À partir du 1er septembre 2026, la rupture conventionnelle devient moins attractive pour les salariés choisissant d’opter pour ce dispositif.
Dans le prolongement du souhait du gouvernement de réduire les dépenses publiques, les partenaires sociaux ont été invités à revoir la convention d’assurance chômage dans l’objectif de trouver 400 millions d’euros d’économies. Dans l’accord conclu le 25 février 2026, les partenaires sociaux ont ainsi ciblé la rupture conventionnelle souvent présentée comme à l’origine de l’accroissement des dépenses d’indemnisation chômage. Ainsi, afin de rendre le dispositif moins attractif, il a été décidé de réduire la durée d’indemnisation chômage après une rupture conventionnelle. L’entrée en vigueur de cette nouvelle modalité nécessitait l’intervention du législateur, c’est chose faite avec la loi adoptée le 2 juin 2026. Cette loi modifie l’article L.5422-2 du Code du travail et prévoit que la durée d’indemnisation chômage des salariés ayant quitté leur entreprise au moyen d’une rupture conventionnelle passe de 18 mois à 15 mois pour les salariés de moins de 55 ans. Pour les salariés ayant entre 55 et 57 ans, la durée d’indemnisation passe de 22,5 à 20,5 mois. Enfin, au-delà de 57 ans, l’indemnisation est également ramenée à 20,5 mois contre 27. Les résidents d’Outre-mer, hors Mayotte, voient leur durée d’indemnisation portée à 20 mois pour les personnes de moins de 55 ans et à 30 mois pour les personnes de 55 ans et plus (contre 18 mois et 22,5 mois).
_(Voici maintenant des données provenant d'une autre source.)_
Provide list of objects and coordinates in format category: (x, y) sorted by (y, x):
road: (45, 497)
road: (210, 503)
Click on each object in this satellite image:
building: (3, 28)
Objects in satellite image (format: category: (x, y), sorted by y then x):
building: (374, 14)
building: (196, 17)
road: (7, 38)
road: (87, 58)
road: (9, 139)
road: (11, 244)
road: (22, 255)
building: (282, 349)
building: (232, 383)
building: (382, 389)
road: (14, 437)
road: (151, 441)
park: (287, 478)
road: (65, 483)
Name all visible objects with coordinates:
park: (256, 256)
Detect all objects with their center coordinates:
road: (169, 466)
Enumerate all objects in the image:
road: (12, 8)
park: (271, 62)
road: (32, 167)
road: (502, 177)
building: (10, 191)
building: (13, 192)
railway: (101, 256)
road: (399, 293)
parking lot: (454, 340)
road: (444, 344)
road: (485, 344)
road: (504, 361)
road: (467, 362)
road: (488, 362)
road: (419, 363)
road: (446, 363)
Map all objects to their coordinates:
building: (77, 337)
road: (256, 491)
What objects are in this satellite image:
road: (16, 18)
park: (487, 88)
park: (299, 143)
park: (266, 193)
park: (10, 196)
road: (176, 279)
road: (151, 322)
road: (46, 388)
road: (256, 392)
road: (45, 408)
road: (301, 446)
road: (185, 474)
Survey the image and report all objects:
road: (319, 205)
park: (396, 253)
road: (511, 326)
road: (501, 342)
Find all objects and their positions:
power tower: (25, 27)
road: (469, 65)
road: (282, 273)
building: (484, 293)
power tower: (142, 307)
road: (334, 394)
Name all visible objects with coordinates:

Prise en compte de la date de fin de contrat
Ces nouvelles modalités sont applicables pour les ruptures conventionnelles devant prendre effet le 1er septembre 2026, étant précisé qu’est prise en compte la fin effective du contrat et non la date de signature de la convention de rupture. En contrepartie, les salariés concernés doivent bénéficier d’un suivi renforcé par France Travail et ce, dès leur inscription en tant que demandeur d’emploi.